The two lengthy memos are in response to recent CAMPO discussions within the Policy and Resolutions Sub-Committee. Regarding the funding of toll road projects, Toll Road Policy 4, or TR-4, states that CAMPO prefers to spend toll revenues along the corridor from which they are collected. It also requires a supermajority vote if excess funds are to be used on another corridor. Adopted unanimously in October of 2008, Eckhardt’s memo says this was “designed to establish the presumption that … toll revenue would be used for the benefit of the users.”
At the last CAMPO meeting, Judge Sam Biscoe told In Fact Daily there had been extensive debate over whether or not to include TR-4 in the forthcoming Policy and Resolutions for the 2035 plan. Rather than vote on a subcommittee recommendation, he said he decided to bring it before the full executive board.
Eckhardt said the reason she sent the memos out is that she is “hoping to achieve a re-commitment to the principles of TR-4. Even if some members of the policy board feel things need to be tweaked, I’m open to improving it. What I’m bucking against is scrapping the intent of TR-4 entirely.”
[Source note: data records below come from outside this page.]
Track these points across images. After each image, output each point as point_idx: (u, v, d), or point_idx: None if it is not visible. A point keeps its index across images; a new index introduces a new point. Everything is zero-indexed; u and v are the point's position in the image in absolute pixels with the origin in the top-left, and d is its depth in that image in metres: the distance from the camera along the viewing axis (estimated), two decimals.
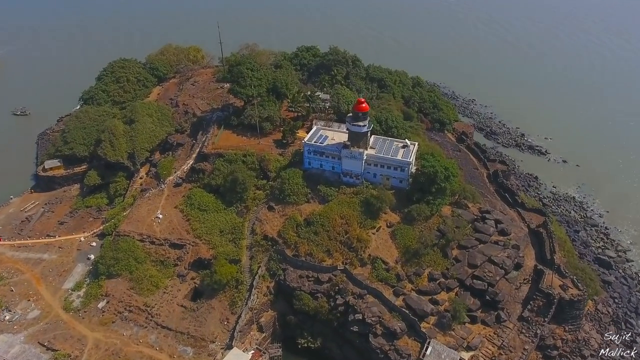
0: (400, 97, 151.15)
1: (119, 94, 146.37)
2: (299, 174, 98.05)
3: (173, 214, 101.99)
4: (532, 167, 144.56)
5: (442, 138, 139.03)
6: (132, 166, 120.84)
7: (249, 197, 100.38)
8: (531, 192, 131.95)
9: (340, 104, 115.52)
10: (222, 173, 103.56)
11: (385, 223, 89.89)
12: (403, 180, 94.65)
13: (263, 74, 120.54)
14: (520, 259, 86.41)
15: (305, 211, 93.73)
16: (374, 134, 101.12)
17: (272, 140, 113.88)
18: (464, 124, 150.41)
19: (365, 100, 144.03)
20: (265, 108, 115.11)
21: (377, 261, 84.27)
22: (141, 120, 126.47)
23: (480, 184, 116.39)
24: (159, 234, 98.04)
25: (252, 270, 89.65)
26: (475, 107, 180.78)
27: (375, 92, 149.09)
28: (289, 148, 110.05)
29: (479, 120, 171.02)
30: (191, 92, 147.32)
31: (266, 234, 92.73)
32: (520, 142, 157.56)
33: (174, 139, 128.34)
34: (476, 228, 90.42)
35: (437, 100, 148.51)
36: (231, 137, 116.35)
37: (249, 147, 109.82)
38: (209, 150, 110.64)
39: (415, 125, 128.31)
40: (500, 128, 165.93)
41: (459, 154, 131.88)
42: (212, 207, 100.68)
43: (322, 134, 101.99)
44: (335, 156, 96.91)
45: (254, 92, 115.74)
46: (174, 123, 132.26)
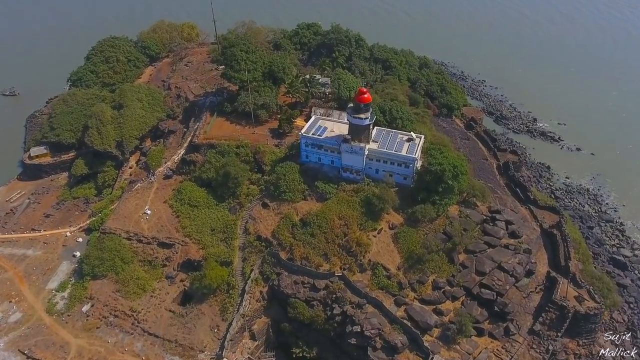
0: (406, 80, 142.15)
1: (108, 75, 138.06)
2: (295, 168, 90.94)
3: (162, 210, 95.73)
4: (544, 155, 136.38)
5: (449, 125, 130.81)
6: (121, 155, 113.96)
7: (242, 192, 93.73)
8: (543, 183, 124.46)
9: (341, 90, 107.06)
10: (213, 166, 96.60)
11: (387, 224, 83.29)
12: (407, 177, 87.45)
13: (259, 56, 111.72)
14: (532, 265, 79.98)
15: (301, 210, 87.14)
16: (377, 125, 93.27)
17: (267, 129, 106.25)
18: (473, 109, 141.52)
19: (369, 83, 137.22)
20: (260, 94, 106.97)
21: (378, 267, 78.13)
22: (130, 106, 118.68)
23: (489, 177, 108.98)
24: (147, 231, 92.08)
25: (244, 274, 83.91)
26: (485, 89, 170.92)
27: (379, 74, 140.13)
28: (285, 138, 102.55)
29: (488, 103, 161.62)
30: (184, 74, 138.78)
31: (260, 234, 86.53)
32: (532, 127, 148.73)
33: (165, 126, 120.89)
34: (485, 230, 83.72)
35: (445, 83, 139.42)
36: (224, 125, 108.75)
37: (243, 137, 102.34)
38: (200, 141, 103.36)
39: (422, 111, 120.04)
40: (511, 112, 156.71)
41: (468, 142, 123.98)
42: (203, 203, 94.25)
43: (321, 124, 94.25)
44: (335, 150, 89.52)
45: (249, 77, 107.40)
46: (166, 108, 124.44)
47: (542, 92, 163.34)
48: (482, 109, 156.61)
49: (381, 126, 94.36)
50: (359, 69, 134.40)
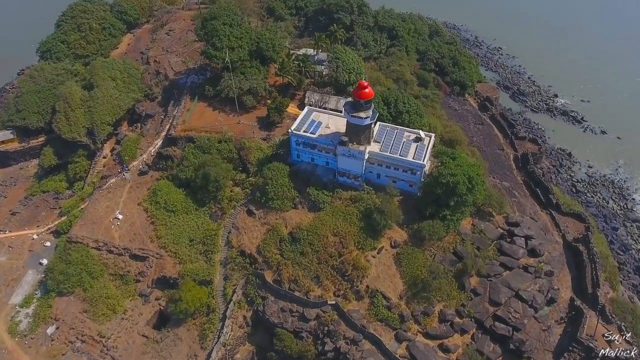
0: (415, 51, 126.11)
1: (80, 46, 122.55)
2: (284, 171, 78.48)
3: (135, 214, 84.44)
4: (566, 138, 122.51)
5: (461, 106, 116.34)
6: (92, 144, 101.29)
7: (224, 196, 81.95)
8: (563, 173, 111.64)
9: (339, 73, 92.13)
10: (192, 164, 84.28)
11: (389, 242, 71.94)
12: (414, 184, 75.11)
13: (244, 31, 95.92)
14: (554, 292, 69.18)
15: (291, 220, 75.64)
16: (380, 120, 79.67)
17: (255, 117, 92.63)
18: (488, 86, 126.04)
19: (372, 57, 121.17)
20: (246, 77, 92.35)
21: (377, 296, 67.52)
22: (102, 85, 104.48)
23: (506, 172, 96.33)
24: (118, 240, 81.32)
25: (226, 295, 73.84)
26: (502, 59, 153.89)
27: (384, 44, 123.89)
28: (275, 130, 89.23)
29: (504, 75, 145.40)
30: (165, 44, 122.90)
31: (243, 248, 75.61)
32: (552, 105, 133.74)
33: (142, 109, 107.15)
34: (502, 249, 72.32)
35: (457, 56, 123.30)
36: (206, 112, 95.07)
37: (226, 129, 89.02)
38: (178, 133, 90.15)
39: (431, 93, 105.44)
40: (529, 86, 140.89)
41: (482, 128, 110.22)
42: (181, 208, 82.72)
43: (315, 118, 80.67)
44: (330, 151, 76.72)
45: (233, 57, 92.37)
46: (143, 87, 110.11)
47: (565, 64, 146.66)
48: (498, 83, 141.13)
49: (385, 121, 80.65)
50: (362, 41, 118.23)
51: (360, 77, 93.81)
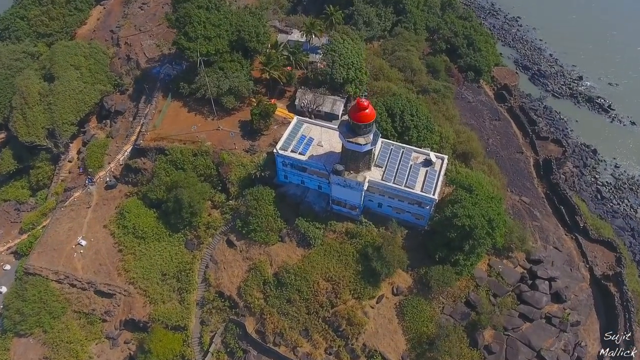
0: (424, 29, 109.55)
1: (43, 23, 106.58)
2: (269, 197, 66.35)
3: (101, 239, 73.29)
4: (590, 131, 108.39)
5: (475, 96, 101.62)
6: (55, 148, 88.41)
7: (201, 222, 70.44)
8: (587, 175, 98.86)
9: (335, 69, 77.25)
10: (164, 183, 72.01)
11: (390, 287, 61.10)
12: (421, 218, 63.19)
13: (223, 16, 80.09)
14: (581, 350, 59.15)
15: (277, 257, 64.52)
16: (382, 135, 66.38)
17: (237, 122, 78.97)
18: (507, 71, 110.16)
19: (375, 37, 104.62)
20: (226, 74, 77.82)
21: (375, 356, 57.55)
22: (64, 76, 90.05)
23: (525, 183, 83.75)
24: (82, 271, 70.71)
25: (202, 343, 64.16)
26: (521, 31, 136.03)
27: (389, 20, 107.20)
28: (260, 139, 76.05)
29: (524, 52, 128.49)
30: (138, 21, 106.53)
31: (222, 289, 65.07)
32: (576, 89, 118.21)
33: (111, 103, 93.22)
34: (522, 296, 61.46)
35: (473, 34, 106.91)
36: (181, 113, 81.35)
37: (203, 138, 75.93)
38: (147, 143, 76.97)
39: (443, 86, 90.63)
40: (551, 66, 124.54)
41: (499, 124, 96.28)
42: (152, 234, 71.38)
43: (305, 133, 67.26)
44: (323, 176, 64.24)
45: (210, 48, 77.40)
46: (112, 76, 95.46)
47: (591, 38, 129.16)
48: (516, 62, 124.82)
49: (388, 137, 67.23)
50: (363, 18, 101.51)
51: (361, 73, 79.39)
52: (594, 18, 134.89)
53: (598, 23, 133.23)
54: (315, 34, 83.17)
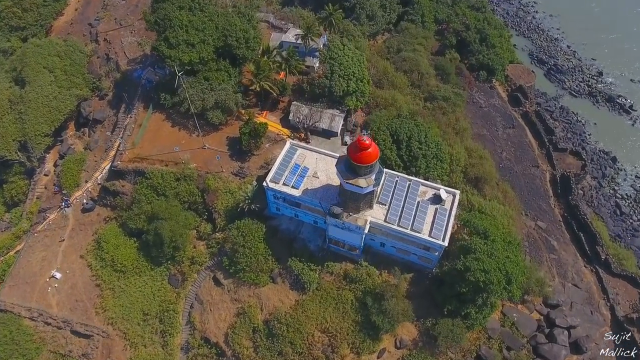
0: (432, 21, 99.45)
1: (15, 15, 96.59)
2: (259, 233, 59.13)
3: (77, 271, 66.69)
4: (610, 135, 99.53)
5: (488, 98, 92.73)
6: (28, 162, 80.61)
7: (184, 257, 63.60)
8: (605, 187, 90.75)
9: (334, 81, 68.24)
10: (144, 212, 64.66)
11: (393, 340, 54.75)
12: (429, 261, 56.13)
13: (208, 19, 70.44)
14: None
15: (267, 301, 57.95)
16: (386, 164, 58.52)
17: (225, 138, 70.81)
18: (522, 69, 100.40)
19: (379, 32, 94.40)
20: (212, 85, 69.08)
21: None
22: (36, 81, 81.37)
23: (541, 203, 76.26)
24: (57, 308, 64.45)
25: None
26: (537, 19, 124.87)
27: (395, 12, 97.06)
28: (250, 160, 68.14)
29: (539, 43, 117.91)
30: (119, 15, 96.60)
31: (208, 335, 58.84)
32: (596, 87, 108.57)
33: (89, 110, 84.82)
34: (538, 349, 55.19)
35: (486, 28, 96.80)
36: (163, 128, 73.07)
37: (186, 159, 68.02)
38: (125, 164, 69.01)
39: (453, 93, 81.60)
40: (569, 60, 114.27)
41: (513, 132, 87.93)
42: (132, 267, 64.64)
43: (298, 162, 59.23)
44: (319, 213, 56.83)
45: (193, 56, 68.32)
46: (90, 77, 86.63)
47: (613, 30, 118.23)
48: (531, 55, 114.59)
49: (392, 167, 59.19)
50: (366, 11, 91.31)
51: (362, 84, 70.52)
52: (616, 7, 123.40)
53: (621, 12, 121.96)
54: (312, 38, 73.48)
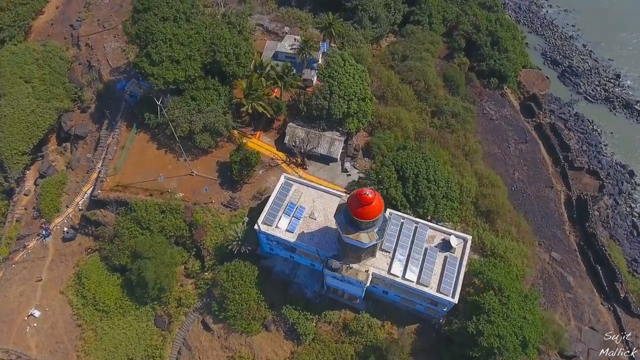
0: (440, 22, 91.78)
1: None
2: (251, 275, 53.89)
3: (57, 309, 61.78)
4: (627, 146, 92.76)
5: (499, 108, 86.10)
6: (5, 181, 74.80)
7: (171, 297, 58.57)
8: (621, 205, 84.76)
9: (332, 103, 61.57)
10: (127, 247, 59.28)
11: None
12: (436, 313, 50.98)
13: (194, 31, 63.23)
14: None
15: (260, 351, 53.16)
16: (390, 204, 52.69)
17: (215, 163, 64.74)
18: (535, 74, 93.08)
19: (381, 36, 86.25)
20: (200, 106, 62.54)
21: None
22: (11, 94, 75.04)
23: (555, 230, 70.63)
24: (36, 350, 59.86)
25: None
26: (550, 13, 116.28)
27: (400, 12, 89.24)
28: (241, 189, 62.29)
29: (553, 42, 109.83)
30: (102, 15, 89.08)
31: None
32: (613, 91, 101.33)
33: (71, 124, 78.53)
34: None
35: (498, 30, 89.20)
36: (148, 150, 66.85)
37: (173, 189, 62.19)
38: (107, 194, 63.14)
39: (463, 109, 74.97)
40: (584, 60, 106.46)
41: (525, 147, 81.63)
42: (116, 307, 59.74)
43: (293, 200, 53.32)
44: (316, 259, 51.39)
45: (178, 75, 61.58)
46: (72, 87, 80.00)
47: (633, 27, 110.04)
48: (544, 55, 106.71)
49: (397, 207, 53.27)
50: (369, 13, 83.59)
51: (365, 104, 63.98)
52: (637, 2, 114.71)
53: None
54: (309, 53, 66.35)
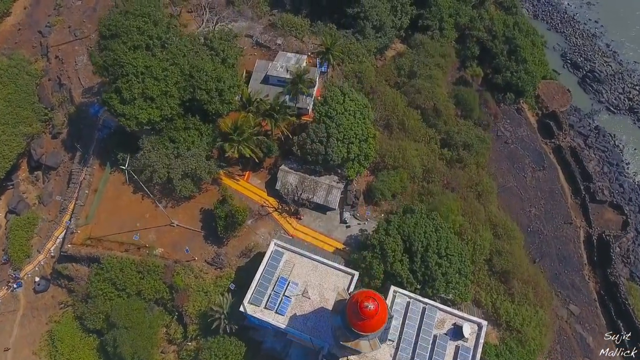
0: (452, 27, 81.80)
1: None
2: (239, 355, 47.80)
3: None
4: None
5: (515, 128, 78.14)
6: None
7: None
8: None
9: (329, 148, 53.25)
10: (102, 311, 52.98)
11: None
12: None
13: (170, 63, 53.99)
14: None
15: None
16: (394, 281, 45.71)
17: (199, 210, 57.35)
18: (556, 87, 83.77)
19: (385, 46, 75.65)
20: (179, 149, 54.43)
21: None
22: None
23: (574, 276, 64.43)
24: None
25: None
26: (572, 7, 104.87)
27: (408, 15, 79.18)
28: (229, 243, 55.22)
29: (573, 41, 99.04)
30: (73, 21, 79.23)
31: None
32: (638, 99, 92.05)
33: (41, 152, 70.42)
34: None
35: (516, 36, 79.45)
36: (124, 194, 59.12)
37: (152, 240, 55.16)
38: (77, 249, 55.88)
39: (477, 140, 66.55)
40: (607, 63, 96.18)
41: (543, 175, 74.19)
42: None
43: (284, 273, 46.39)
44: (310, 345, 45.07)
45: (153, 114, 53.07)
46: (41, 107, 71.49)
47: None
48: (563, 57, 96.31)
49: (404, 284, 46.10)
50: (372, 21, 73.38)
51: (367, 145, 55.87)
52: None
53: None
54: (303, 90, 57.20)
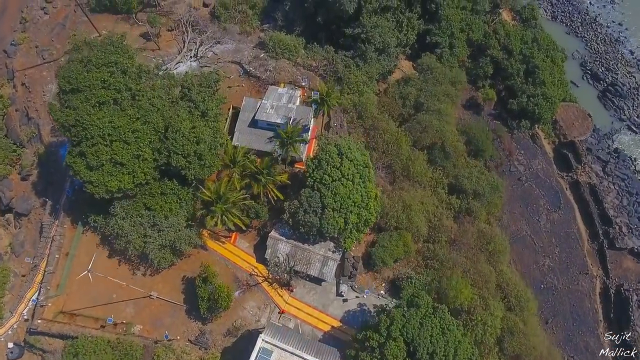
0: (464, 44, 73.27)
1: None
2: None
3: None
4: None
5: (529, 160, 71.78)
6: None
7: None
8: None
9: (324, 218, 46.41)
10: None
11: None
12: None
13: (141, 121, 46.34)
14: None
15: None
16: None
17: (180, 280, 51.40)
18: (575, 111, 75.52)
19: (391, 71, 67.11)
20: (156, 218, 47.84)
21: None
22: None
23: (587, 337, 59.82)
24: None
25: None
26: (594, 6, 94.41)
27: (414, 30, 70.41)
28: (214, 320, 49.64)
29: (594, 47, 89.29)
30: (40, 39, 70.85)
31: None
32: None
33: (10, 196, 63.70)
34: None
35: (535, 55, 71.10)
36: (98, 259, 52.90)
37: (130, 316, 49.68)
38: (47, 325, 50.21)
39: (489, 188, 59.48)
40: (631, 75, 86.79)
41: (558, 217, 67.85)
42: None
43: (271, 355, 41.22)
44: None
45: (125, 182, 46.14)
46: (9, 143, 64.32)
47: None
48: (583, 66, 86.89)
49: None
50: (375, 43, 64.45)
51: (367, 212, 49.36)
52: None
53: None
54: (294, 148, 49.73)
The memo takes on three arguments she ascribes to TR-4 critics. Eckhardt describes the first as the “Too Cumbersome” argument: In essence, the public input process of changing one stream of revenue to another corridor would require too much bureaucracy and time. The second is the “The Investors Don’t Like It” argument, which claims critics are worried that requiring CAMPO approval to move revenue will increase costs of borrowing due to “uncertainty and risk.” Saying that TR-4 provides “checks on the creation of a system of toll roads,” she argues that the supermajority would allow revenue streams from profitable toll systems to be routed to other systems.
The third line of criticism Eckhardt takes on is that by linking funding up from 183A, which she says is implicitly included in any future system, to other roads in that toll system, other roads would be pulled out of TR-4’s purview because 183A predates the rule.
Biscoe said he asked committee members to submit arguments for and against TR-4 and share those before the board votes. Biscoe seemed to be persuaded slightly by the “investors don’t like it” rationale, citing CTRMA resistance. Essentially, Biscoe said, connecting the bonding terms for new roads with excess revenue from profitable roads provides less risk for bonding entities and thus lowers the cost to borrow money. However, he added that CTRMA did not provide numbers on what those savings and costs might be. “Difficult and costly is a little more serious than inconvenient,” he said.
Biscoe noted that accepting the consequences of higher borrowing might be possible “if we have good reasons.” He said tying together a system of four projects and using “the surplus money from one to sort of float the other one looks a whole lot better in the marketplace, and it looks a whole lot better to me too.” Currently a supermajority of CAMPO board members is required in order to transfer money from one corridor to another.
TxDOT District Engineer Carlos Lopez, who sits on the board, told In Fact Daily, “I think the elimination of TR-4 would be just fine. Like most forms of taxation you don’t return back to the area from which you taxed an equal amount; you spread it around … By giving the RMA the flexibility to finance other roadways in the area through other roadways, in my opinion that’s not a bad thing.”
The board meets tonight at 6pm in the Convention Center.